## Exercise brief
Below are lines of data, and only some are wanted. Please repeat exactly those from the line that has "Мы социальные" through the line that has "sayangi… Hingga ke".

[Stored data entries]
—————
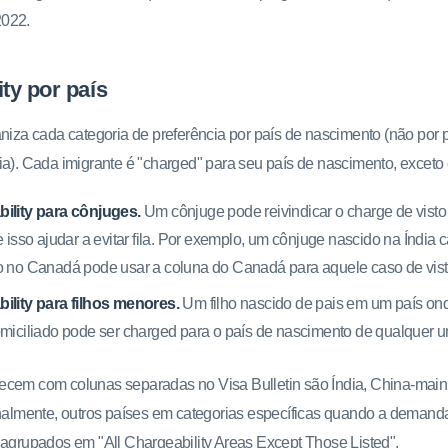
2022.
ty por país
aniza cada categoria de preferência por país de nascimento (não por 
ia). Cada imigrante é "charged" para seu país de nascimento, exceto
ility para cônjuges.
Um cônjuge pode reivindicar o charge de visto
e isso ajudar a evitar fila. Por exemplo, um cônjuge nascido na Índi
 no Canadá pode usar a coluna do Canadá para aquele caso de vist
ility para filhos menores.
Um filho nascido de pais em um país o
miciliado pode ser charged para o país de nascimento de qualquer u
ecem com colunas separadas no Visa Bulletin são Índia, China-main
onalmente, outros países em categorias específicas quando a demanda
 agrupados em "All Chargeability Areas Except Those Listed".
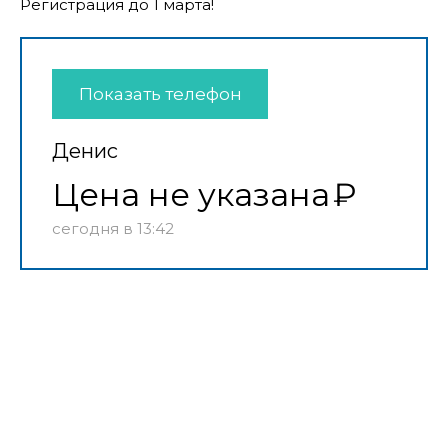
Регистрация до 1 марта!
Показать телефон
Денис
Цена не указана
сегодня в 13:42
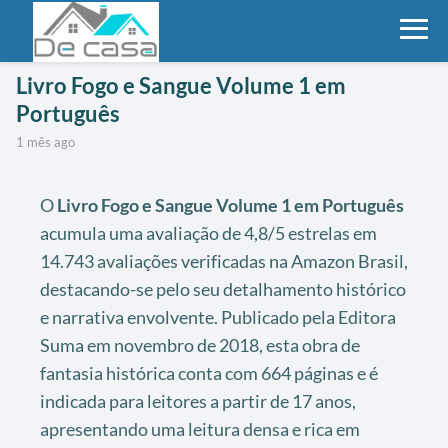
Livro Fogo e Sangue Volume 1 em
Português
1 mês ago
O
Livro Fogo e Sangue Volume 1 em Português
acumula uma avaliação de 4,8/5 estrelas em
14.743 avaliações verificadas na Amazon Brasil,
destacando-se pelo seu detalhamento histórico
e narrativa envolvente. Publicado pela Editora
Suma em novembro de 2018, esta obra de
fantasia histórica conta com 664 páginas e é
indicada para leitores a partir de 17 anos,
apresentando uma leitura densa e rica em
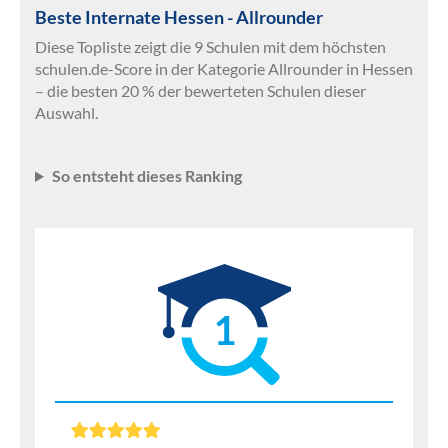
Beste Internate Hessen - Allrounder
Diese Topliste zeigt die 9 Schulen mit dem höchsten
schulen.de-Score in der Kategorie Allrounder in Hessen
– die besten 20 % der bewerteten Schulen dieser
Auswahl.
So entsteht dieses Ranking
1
—————
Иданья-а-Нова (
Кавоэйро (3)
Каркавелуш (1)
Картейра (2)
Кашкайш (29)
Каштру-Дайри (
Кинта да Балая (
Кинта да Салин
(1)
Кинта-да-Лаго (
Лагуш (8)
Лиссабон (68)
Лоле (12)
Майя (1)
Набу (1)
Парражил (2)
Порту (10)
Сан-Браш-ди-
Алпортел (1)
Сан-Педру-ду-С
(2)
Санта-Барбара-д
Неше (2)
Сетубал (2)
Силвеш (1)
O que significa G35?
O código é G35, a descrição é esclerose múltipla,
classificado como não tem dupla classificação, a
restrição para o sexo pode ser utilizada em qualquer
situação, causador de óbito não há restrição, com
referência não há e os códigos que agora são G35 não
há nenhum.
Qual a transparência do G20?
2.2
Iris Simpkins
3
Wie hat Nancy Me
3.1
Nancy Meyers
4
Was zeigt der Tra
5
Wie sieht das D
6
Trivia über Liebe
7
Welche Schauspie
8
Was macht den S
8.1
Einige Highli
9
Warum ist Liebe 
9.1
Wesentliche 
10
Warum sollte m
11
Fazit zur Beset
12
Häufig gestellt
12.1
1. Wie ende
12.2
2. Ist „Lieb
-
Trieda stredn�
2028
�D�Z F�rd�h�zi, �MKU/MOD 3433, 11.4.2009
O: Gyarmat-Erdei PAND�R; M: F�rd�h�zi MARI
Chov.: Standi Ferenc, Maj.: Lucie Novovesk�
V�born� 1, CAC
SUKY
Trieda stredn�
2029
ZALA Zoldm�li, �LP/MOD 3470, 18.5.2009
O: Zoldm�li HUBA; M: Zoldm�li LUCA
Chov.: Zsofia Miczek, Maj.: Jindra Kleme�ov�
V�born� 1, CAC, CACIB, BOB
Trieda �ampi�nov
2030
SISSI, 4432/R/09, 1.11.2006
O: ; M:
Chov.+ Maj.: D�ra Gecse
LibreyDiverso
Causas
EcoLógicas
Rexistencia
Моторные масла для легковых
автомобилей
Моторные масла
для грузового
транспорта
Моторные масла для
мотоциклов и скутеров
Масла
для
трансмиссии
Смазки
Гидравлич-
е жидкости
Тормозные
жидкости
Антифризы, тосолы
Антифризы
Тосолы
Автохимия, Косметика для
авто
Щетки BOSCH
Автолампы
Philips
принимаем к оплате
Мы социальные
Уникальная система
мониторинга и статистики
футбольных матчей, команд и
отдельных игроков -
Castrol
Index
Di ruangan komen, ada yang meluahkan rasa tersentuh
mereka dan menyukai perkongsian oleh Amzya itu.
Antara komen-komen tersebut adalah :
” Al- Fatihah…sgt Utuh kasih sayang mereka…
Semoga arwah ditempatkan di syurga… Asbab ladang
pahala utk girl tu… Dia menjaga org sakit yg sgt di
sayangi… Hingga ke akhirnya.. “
—————
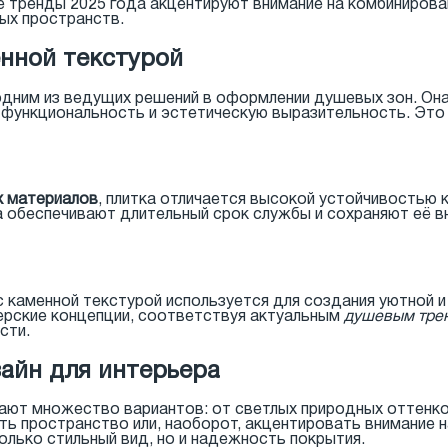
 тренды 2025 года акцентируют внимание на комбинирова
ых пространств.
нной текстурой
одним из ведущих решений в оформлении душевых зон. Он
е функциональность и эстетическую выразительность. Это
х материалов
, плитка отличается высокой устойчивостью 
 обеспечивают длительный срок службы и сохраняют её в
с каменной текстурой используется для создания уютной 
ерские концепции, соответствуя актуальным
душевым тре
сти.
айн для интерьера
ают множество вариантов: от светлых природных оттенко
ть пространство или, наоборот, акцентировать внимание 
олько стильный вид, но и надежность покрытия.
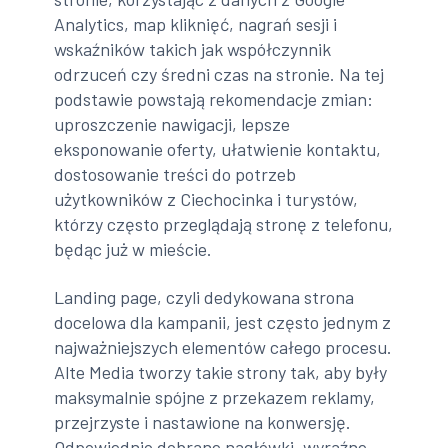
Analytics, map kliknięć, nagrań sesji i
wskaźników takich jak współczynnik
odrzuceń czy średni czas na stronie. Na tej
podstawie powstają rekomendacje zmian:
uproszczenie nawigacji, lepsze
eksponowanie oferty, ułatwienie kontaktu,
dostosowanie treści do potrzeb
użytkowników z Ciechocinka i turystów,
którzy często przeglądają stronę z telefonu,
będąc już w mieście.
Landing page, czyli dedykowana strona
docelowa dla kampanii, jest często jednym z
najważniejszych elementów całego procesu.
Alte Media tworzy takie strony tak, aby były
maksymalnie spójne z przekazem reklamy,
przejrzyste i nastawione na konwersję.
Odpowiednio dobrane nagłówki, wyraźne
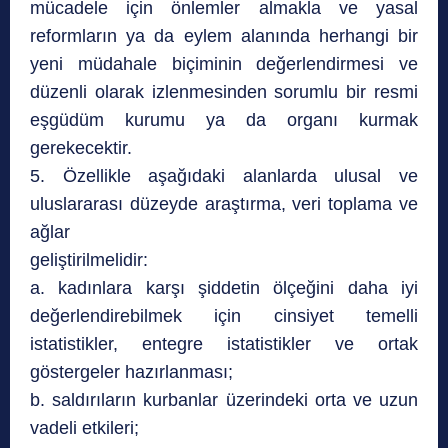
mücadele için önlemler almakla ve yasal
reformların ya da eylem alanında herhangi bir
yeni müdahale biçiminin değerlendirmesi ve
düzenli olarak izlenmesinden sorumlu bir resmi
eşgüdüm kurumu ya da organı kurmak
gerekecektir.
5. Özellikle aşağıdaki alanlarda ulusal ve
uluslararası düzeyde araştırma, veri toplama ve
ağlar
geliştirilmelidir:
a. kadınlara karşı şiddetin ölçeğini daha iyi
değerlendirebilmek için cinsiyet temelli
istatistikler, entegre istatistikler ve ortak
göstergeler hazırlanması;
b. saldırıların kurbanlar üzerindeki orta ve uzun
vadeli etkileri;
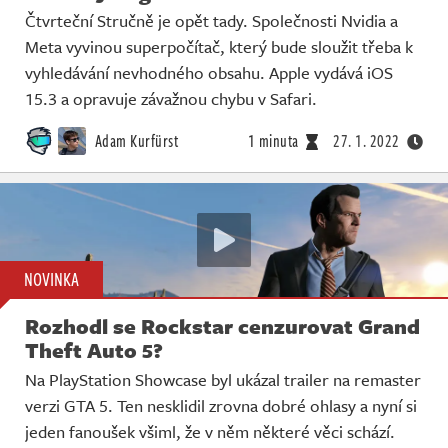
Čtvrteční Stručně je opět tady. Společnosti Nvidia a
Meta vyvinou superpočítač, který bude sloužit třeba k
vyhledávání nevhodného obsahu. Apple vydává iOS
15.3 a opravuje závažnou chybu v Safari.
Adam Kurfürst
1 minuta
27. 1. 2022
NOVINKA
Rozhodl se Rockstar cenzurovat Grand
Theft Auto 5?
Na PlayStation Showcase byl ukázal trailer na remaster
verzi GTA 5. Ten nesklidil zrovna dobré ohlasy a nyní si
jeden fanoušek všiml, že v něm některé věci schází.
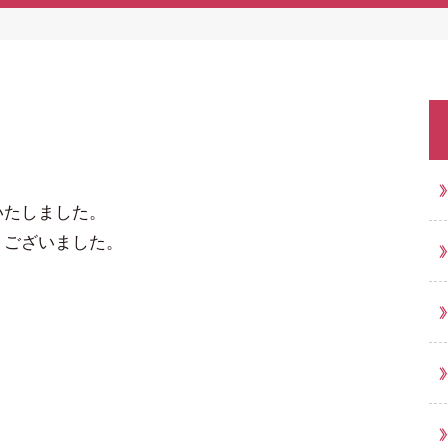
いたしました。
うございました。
—————
## Expected answer
Мы социальные
Уникальная система
мониторинга и статистики
футбольных матчей, команд и
отдельных игроков -
Castrol
Index
Di ruangan komen, ada yang meluahkan rasa tersentuh
mereka dan menyukai perkongsian oleh Amzya itu.
Antara komen-komen tersebut adalah :
” Al- Fatihah…sgt Utuh kasih sayang mereka…
Semoga arwah ditempatkan di syurga… Asbab ladang
pahala utk girl tu… Dia menjaga org sakit yg sgt di
sayangi… Hingga ke akhirnya.. “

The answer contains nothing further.